> _Task goal_: The whole listing, exactly as given: write it out, leaving out each image.

== Data segment ==

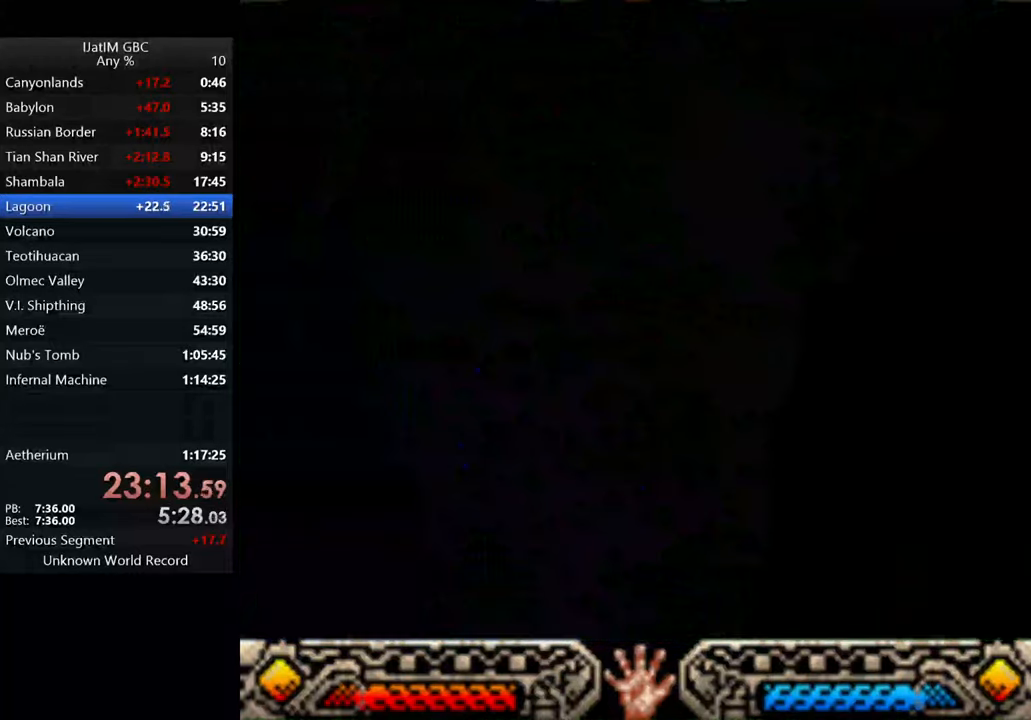
{"buttons": [], "left_stick": "left", "right_stick": "center", "events": []}
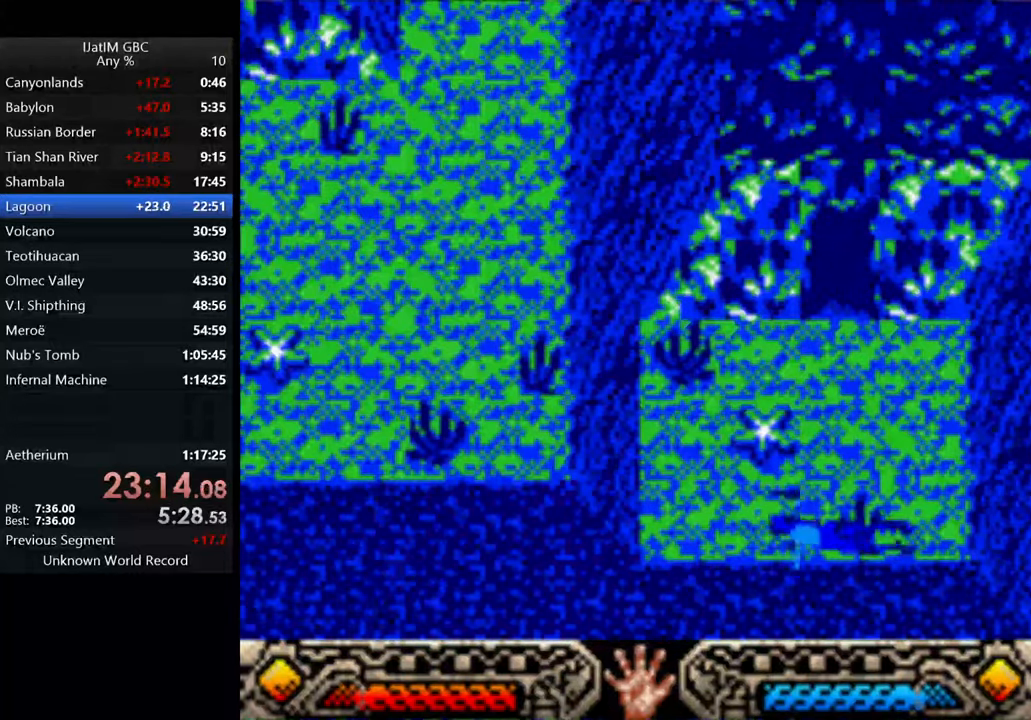
{"buttons": [], "left_stick": "up-left", "right_stick": "center", "events": [[267, "left_stick", "up-left"]]}
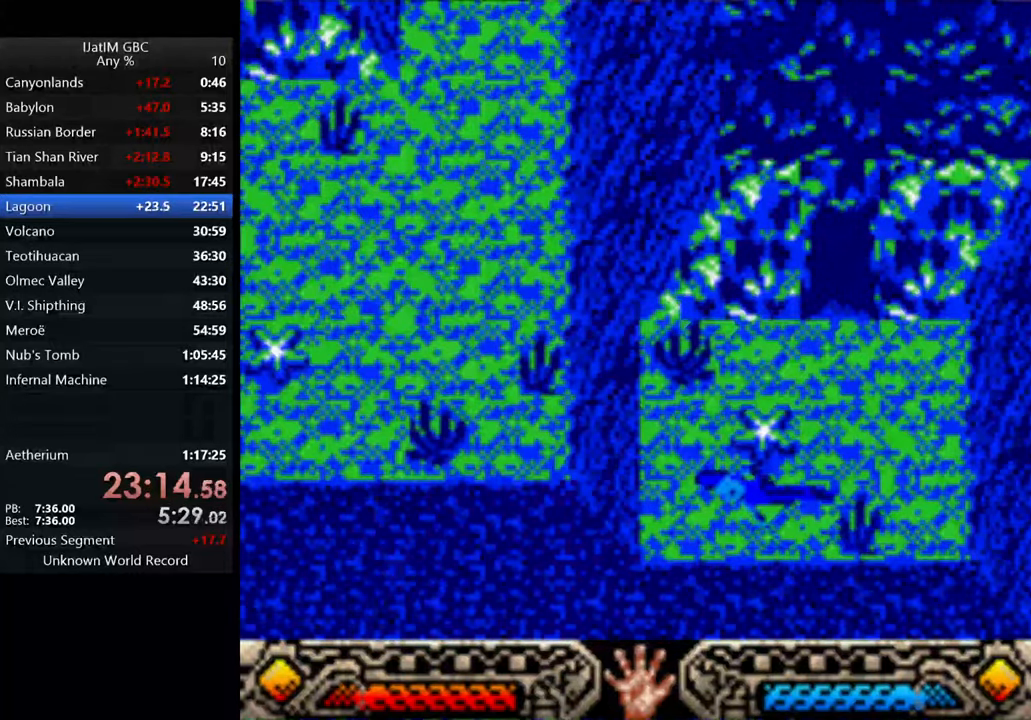
{"buttons": [], "left_stick": "up-left", "right_stick": "center", "events": []}
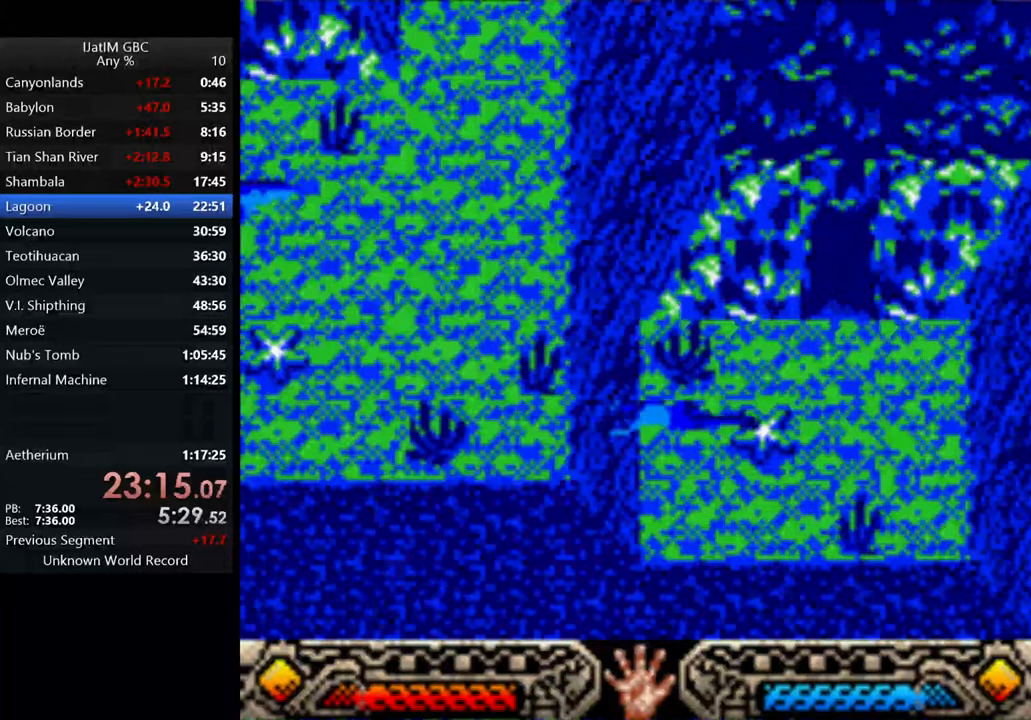
{"buttons": [], "left_stick": "up", "right_stick": "center", "events": [[500, "left_stick", "up"]]}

===

> _Solution to the problem_:
{"buttons": [], "left_stick": "left", "right_stick": "center", "events": []}
{"buttons": [], "left_stick": "up-left", "right_stick": "center", "events": [[267, "left_stick", "up-left"]]}
{"buttons": [], "left_stick": "up-left", "right_stick": "center", "events": []}
{"buttons": [], "left_stick": "up", "right_stick": "center", "events": [[500, "left_stick", "up"]]}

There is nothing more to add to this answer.